# This is "cheating", I'm afraid.............



## LaFoto (Aug 4, 2005)

Crows...












Seen like this in my dad's garden, these are original, non-cheating *scare*_crows_, but they don't really count for this board, right. Hmph... and they so nicely STAYED where they were......

And this "JonMikal-crow" ... is past its prime, I fear:






This was in my aunt's garden, and whether this one still manages to scare away the other birds from her blackberries I don't know.


----------



## Slovensky (Aug 4, 2005)

that's really made me laugh - something that's been lacking for me in the last couple of days.


Thanks LaFoto :mrgreen:


----------



## aprilraven (Aug 4, 2005)

uugghh....the last one  worried me....

way to go lafoto....and no..its not cheating... its being photographically creative..!!

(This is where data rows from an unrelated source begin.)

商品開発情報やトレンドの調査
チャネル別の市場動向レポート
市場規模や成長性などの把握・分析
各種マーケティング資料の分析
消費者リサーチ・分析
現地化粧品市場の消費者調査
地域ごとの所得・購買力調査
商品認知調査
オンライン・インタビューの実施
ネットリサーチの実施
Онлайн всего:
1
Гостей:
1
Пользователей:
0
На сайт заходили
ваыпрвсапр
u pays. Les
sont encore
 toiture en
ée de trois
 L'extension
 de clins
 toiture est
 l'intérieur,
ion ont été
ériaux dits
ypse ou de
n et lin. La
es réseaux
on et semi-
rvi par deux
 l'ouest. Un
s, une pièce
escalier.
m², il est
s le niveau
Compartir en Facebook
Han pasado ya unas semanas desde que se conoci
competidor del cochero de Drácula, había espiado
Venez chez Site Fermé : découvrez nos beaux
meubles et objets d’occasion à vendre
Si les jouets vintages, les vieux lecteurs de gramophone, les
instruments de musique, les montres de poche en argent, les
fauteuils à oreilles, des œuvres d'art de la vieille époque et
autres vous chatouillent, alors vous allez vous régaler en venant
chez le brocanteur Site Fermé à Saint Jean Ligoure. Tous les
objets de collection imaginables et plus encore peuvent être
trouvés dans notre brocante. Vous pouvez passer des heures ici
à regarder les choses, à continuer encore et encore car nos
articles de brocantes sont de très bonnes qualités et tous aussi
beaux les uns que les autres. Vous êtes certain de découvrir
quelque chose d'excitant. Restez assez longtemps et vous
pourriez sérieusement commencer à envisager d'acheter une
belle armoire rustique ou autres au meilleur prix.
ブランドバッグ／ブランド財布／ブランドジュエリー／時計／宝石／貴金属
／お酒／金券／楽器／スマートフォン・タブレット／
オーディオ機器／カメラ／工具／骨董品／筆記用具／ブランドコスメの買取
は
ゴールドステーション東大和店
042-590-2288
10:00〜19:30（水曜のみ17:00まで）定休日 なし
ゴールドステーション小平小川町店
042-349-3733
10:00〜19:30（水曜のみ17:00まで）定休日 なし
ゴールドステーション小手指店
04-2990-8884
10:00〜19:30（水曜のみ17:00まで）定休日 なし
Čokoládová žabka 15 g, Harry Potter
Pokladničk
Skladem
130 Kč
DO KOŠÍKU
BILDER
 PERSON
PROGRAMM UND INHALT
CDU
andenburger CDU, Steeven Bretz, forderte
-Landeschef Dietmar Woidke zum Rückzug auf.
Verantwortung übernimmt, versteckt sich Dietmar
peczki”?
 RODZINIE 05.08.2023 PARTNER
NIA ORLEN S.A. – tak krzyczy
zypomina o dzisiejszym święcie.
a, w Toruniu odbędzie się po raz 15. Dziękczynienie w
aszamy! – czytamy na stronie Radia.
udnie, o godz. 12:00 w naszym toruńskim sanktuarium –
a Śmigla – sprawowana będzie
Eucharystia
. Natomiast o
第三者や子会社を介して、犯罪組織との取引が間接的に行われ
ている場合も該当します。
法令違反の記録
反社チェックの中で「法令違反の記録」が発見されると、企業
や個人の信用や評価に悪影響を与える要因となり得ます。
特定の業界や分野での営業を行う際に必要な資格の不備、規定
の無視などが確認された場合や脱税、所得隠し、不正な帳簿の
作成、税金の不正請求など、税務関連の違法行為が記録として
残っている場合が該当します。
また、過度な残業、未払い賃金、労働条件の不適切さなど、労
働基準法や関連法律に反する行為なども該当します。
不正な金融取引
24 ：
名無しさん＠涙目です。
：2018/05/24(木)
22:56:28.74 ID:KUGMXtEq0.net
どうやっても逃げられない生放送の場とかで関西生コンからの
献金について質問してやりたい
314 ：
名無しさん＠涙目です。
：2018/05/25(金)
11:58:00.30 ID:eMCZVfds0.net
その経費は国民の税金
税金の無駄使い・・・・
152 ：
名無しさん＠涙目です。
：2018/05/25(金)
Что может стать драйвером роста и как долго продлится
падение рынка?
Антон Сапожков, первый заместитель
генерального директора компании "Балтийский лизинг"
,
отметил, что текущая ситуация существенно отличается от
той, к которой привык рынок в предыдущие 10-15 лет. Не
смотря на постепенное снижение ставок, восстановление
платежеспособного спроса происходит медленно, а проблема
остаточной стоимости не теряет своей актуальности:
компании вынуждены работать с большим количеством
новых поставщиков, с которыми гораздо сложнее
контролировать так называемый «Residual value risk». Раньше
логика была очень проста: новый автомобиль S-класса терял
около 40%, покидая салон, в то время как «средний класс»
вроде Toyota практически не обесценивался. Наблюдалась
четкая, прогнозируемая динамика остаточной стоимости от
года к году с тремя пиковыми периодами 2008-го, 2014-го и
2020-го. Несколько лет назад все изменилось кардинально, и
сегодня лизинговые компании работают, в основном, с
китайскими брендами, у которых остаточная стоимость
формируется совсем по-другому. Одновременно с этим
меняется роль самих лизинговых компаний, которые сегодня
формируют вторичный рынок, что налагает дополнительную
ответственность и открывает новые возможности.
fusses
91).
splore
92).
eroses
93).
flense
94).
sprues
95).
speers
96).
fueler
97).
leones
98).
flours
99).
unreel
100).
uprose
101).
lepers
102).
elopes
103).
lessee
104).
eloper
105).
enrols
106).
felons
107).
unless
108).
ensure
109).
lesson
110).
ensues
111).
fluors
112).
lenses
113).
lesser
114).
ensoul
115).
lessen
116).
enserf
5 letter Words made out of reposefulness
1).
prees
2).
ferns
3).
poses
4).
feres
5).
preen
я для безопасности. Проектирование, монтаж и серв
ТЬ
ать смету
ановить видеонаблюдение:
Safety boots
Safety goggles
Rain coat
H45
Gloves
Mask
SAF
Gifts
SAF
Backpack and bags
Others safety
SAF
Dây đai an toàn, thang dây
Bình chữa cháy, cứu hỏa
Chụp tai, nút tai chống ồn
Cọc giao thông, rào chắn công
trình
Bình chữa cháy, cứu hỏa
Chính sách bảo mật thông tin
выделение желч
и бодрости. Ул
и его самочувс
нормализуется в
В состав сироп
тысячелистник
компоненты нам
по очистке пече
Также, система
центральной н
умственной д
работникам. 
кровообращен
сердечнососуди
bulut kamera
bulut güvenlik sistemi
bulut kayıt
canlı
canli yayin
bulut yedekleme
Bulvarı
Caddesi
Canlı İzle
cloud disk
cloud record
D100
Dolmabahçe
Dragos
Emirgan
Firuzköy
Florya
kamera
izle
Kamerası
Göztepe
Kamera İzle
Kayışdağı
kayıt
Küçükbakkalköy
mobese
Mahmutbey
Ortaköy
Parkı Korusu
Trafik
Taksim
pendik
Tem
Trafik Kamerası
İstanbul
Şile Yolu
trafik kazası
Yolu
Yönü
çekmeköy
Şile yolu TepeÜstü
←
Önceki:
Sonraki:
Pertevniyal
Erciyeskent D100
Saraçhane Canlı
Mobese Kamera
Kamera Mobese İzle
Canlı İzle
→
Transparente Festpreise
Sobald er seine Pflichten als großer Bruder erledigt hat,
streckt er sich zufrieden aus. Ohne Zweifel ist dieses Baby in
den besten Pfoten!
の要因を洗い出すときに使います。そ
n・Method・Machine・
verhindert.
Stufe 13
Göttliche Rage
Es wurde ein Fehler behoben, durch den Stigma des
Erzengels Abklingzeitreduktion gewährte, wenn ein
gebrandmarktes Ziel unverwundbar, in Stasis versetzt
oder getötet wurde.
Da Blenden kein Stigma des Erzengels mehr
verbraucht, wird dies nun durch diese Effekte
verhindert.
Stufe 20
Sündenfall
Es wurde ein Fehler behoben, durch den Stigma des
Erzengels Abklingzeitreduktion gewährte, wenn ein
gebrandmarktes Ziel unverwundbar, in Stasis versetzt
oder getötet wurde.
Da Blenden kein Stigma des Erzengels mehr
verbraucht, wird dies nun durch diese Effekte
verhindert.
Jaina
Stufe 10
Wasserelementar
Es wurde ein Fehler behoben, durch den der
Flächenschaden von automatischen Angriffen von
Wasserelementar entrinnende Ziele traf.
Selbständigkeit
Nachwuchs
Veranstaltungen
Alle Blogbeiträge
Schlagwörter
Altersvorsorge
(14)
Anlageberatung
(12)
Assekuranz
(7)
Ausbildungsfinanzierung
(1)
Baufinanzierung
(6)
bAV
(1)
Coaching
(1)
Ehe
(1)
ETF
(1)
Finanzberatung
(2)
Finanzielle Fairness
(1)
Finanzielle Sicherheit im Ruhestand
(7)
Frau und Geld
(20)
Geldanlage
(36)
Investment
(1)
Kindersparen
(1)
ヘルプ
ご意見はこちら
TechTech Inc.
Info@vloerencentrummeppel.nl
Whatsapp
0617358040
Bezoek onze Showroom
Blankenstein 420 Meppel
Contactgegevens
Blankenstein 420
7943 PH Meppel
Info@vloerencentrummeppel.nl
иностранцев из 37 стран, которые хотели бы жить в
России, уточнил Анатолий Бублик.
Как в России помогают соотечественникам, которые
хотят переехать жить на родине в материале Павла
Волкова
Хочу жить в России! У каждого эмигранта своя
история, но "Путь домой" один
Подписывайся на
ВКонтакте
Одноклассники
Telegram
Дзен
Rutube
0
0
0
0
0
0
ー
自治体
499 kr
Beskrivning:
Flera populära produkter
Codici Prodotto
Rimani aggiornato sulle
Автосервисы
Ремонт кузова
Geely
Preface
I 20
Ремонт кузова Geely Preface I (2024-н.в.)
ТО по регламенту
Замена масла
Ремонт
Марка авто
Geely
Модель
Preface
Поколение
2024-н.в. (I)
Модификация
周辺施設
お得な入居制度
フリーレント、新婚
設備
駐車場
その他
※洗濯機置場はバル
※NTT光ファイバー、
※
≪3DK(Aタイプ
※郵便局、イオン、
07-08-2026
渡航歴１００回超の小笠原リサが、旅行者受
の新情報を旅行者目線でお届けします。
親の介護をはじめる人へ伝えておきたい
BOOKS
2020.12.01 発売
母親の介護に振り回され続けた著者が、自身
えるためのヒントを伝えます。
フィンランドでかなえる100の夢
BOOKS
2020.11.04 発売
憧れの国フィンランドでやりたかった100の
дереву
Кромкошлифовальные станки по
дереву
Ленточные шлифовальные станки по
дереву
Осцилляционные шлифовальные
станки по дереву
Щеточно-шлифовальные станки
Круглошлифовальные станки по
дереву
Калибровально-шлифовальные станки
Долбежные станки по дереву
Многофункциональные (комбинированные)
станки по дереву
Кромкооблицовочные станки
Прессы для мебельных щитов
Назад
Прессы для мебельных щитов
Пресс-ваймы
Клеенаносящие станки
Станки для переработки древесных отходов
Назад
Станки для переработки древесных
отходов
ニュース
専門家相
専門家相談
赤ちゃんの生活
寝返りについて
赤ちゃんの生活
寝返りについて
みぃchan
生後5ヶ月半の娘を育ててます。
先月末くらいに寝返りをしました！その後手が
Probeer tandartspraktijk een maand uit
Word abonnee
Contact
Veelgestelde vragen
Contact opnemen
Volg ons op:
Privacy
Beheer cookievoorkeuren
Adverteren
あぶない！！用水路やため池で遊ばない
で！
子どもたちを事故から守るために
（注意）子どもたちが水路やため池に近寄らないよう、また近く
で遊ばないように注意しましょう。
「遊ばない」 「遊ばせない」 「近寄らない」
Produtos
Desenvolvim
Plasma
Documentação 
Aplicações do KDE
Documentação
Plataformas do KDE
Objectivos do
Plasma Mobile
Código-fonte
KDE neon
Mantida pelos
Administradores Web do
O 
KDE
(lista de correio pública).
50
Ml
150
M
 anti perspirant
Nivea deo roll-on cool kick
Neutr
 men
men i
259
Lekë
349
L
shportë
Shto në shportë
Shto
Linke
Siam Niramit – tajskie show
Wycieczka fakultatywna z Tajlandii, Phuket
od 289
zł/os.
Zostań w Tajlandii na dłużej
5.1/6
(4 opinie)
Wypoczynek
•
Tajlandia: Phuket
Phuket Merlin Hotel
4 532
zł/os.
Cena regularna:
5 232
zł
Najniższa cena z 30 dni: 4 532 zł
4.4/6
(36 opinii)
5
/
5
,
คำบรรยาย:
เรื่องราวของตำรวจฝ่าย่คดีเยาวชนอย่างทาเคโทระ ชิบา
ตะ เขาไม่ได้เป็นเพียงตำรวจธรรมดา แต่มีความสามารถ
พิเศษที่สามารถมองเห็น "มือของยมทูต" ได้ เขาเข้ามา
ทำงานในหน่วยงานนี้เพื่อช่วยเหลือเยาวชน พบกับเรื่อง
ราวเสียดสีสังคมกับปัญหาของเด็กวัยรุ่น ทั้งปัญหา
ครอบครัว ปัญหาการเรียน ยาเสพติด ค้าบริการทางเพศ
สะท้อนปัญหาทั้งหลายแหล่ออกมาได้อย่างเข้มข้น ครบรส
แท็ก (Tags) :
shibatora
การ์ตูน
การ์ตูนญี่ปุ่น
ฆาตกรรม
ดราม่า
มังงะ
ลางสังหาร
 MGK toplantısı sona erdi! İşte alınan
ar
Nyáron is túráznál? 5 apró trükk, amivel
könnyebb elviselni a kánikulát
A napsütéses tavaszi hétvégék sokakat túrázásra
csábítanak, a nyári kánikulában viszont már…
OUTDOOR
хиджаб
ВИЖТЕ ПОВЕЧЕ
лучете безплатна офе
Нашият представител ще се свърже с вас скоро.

lets see if chiller or jonmikal can "top" the last one...!!!


----------



## Raymond J Barlow (Aug 4, 2005)

lol!!


----------



## mentos_007 (Aug 4, 2005)

hahahaa Corinna got the best crows around the board buahahahahahah those are so neat


----------



## photo gal (Aug 4, 2005)

heeheheheheh  Oh I like this!  Thanks for the giggle LaFoto!  : )


----------



## Andrea K (Aug 4, 2005)

i htink the second one almost looks like the crow is moving...except for the cobwebs growing on it...

thanks for the laugh


----------



## JonMikal (Aug 4, 2005)

:lmao: you are hilarious Corinna. have you been playing in chiller's basement?


----------



## LaFoto (Aug 4, 2005)

My dad must have.... else where do you think he got these from to scare the blackbirds away from his berries??? 

By the way, as an interesting fact he explained to me that the crow with the black beak does NOT keep the blackbirds away. But the one with the yellow beak does. Funny, isn't it?


----------



## Chiller (Aug 4, 2005)

LaFoto...what are you doin with my crow props.  Halloween is just around the corner, so could you please send them back. :lmao:    :lmao:


----------